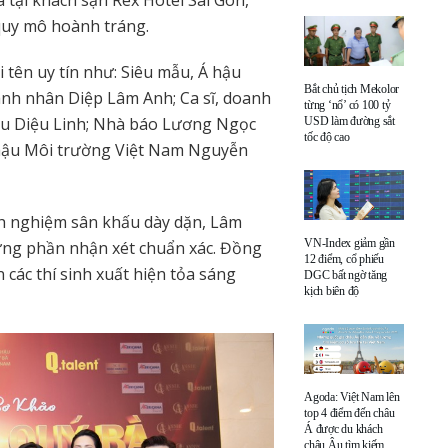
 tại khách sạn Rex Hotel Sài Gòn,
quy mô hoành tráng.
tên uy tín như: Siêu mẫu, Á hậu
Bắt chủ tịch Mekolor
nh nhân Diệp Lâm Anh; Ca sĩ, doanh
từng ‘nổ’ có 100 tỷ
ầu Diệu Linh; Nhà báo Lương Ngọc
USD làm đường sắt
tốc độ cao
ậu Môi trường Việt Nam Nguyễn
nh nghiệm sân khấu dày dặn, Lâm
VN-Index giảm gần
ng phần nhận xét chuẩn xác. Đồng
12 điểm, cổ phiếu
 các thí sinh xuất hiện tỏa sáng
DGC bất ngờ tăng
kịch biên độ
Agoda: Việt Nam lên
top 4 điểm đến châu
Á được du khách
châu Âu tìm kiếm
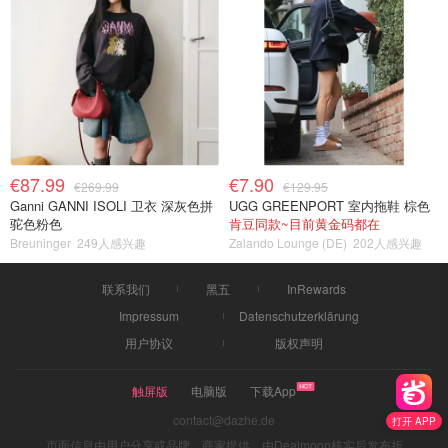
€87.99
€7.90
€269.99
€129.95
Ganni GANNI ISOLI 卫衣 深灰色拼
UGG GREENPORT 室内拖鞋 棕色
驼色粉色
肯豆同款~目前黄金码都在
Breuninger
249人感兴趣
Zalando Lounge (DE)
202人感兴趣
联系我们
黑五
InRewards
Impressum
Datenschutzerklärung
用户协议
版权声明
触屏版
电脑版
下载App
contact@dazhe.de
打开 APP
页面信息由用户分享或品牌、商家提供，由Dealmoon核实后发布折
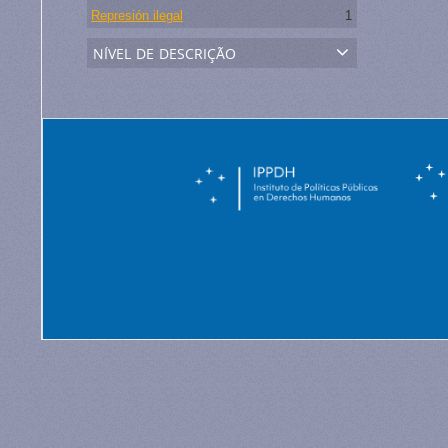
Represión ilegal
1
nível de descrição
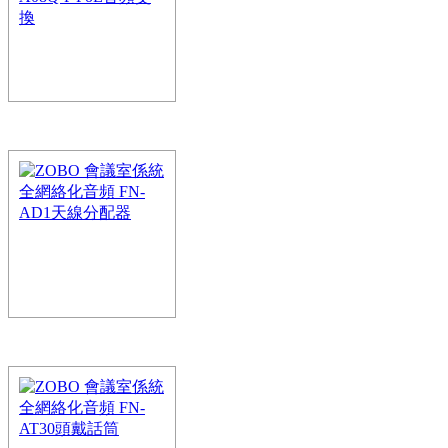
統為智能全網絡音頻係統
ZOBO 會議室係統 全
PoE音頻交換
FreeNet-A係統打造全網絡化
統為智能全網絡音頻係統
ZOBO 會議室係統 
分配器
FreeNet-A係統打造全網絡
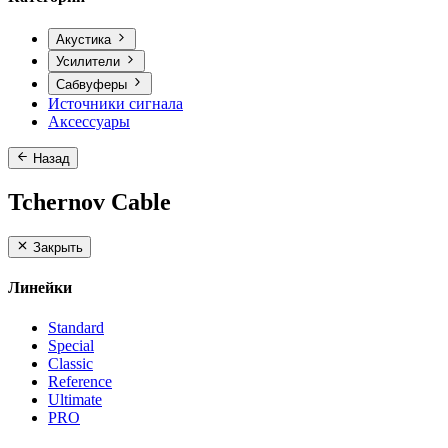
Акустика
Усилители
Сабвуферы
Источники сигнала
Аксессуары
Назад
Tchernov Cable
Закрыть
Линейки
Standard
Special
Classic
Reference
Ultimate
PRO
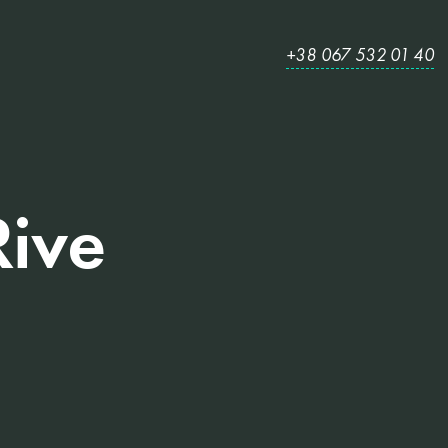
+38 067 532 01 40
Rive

## [To-do item]
Copy the text from the start of the data through the line containing "châu Âu tìm kiếm", inclusive, keeping every line exactly as it appears. Leave the pictures out.

## [Answer to this problem]
 tại khách sạn Rex Hotel Sài Gòn,
quy mô hoành tráng.
tên uy tín như: Siêu mẫu, Á hậu
Bắt chủ tịch Mekolor
nh nhân Diệp Lâm Anh; Ca sĩ, doanh
từng ‘nổ’ có 100 tỷ
ầu Diệu Linh; Nhà báo Lương Ngọc
USD làm đường sắt
tốc độ cao
ậu Môi trường Việt Nam Nguyễn
nh nghiệm sân khấu dày dặn, Lâm
VN-Index giảm gần
ng phần nhận xét chuẩn xác. Đồng
12 điểm, cổ phiếu
 các thí sinh xuất hiện tỏa sáng
DGC bất ngờ tăng
kịch biên độ
Agoda: Việt Nam lên
top 4 điểm đến châu
Á được du khách
châu Âu tìm kiếm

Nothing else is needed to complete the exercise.